*** Given entries ***
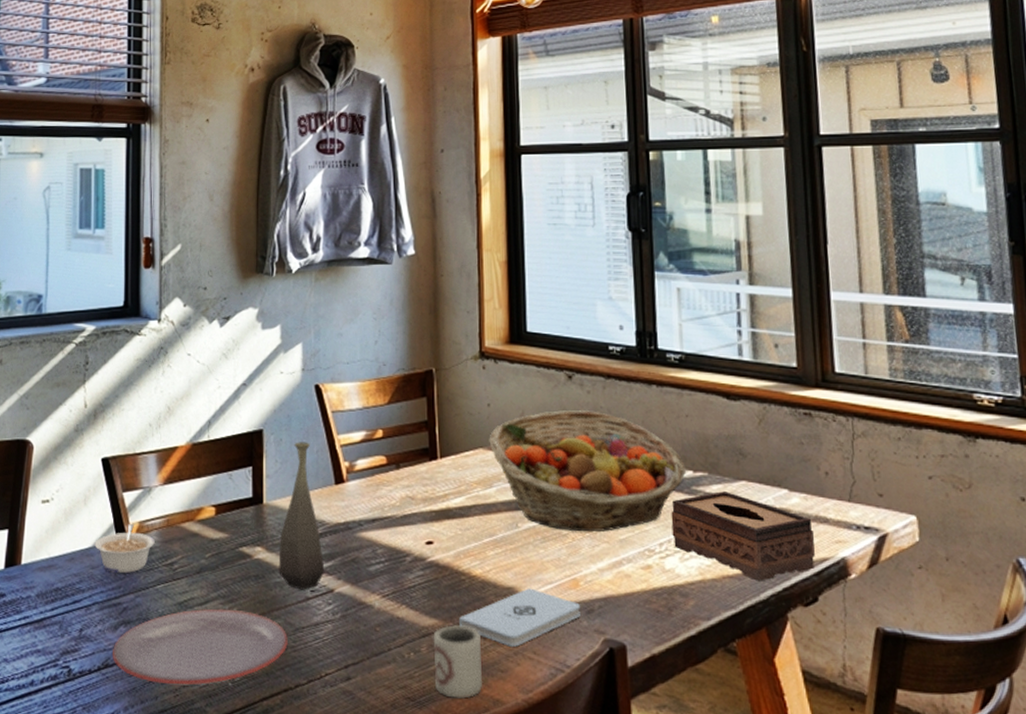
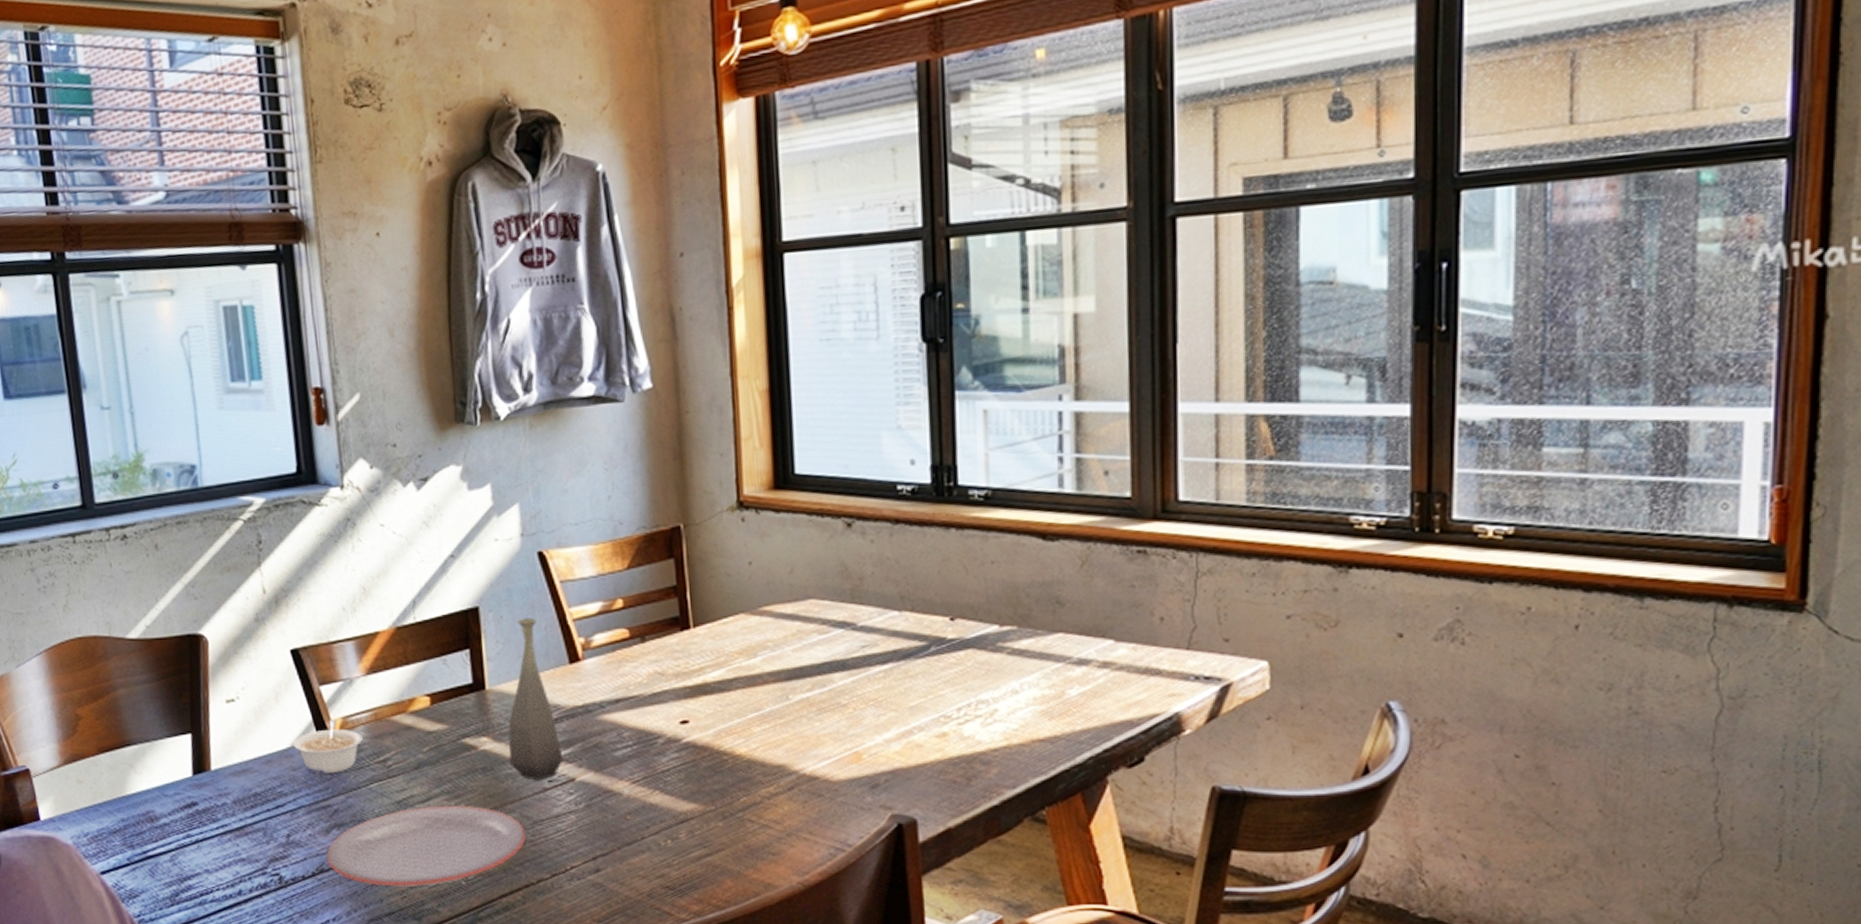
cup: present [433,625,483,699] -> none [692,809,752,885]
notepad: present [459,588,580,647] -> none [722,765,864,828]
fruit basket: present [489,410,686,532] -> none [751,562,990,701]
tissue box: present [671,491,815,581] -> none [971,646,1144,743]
*** End of Given entries ***
*** Given entries ***
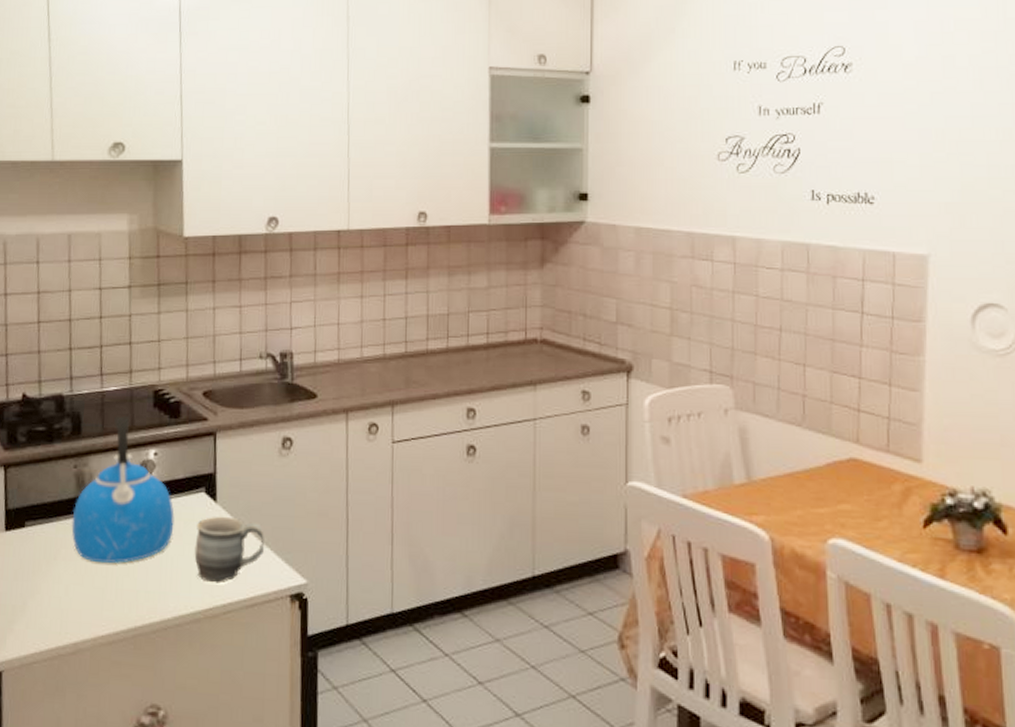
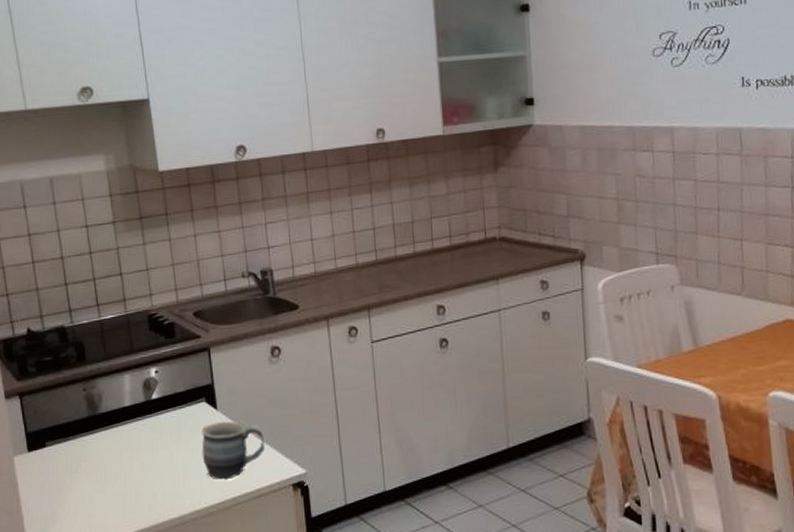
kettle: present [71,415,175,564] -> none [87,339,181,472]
*** End of Given entries ***
- **Requirement**: Give back exactly the lines above, from the line containing "cup: present [433,625,483,699]" through the line containing "tissue box: present", with both end lines and nothing more.

- **Solved exercise**:
cup: present [433,625,483,699] -> none [692,809,752,885]
notepad: present [459,588,580,647] -> none [722,765,864,828]
fruit basket: present [489,410,686,532] -> none [751,562,990,701]
tissue box: present [671,491,815,581] -> none [971,646,1144,743]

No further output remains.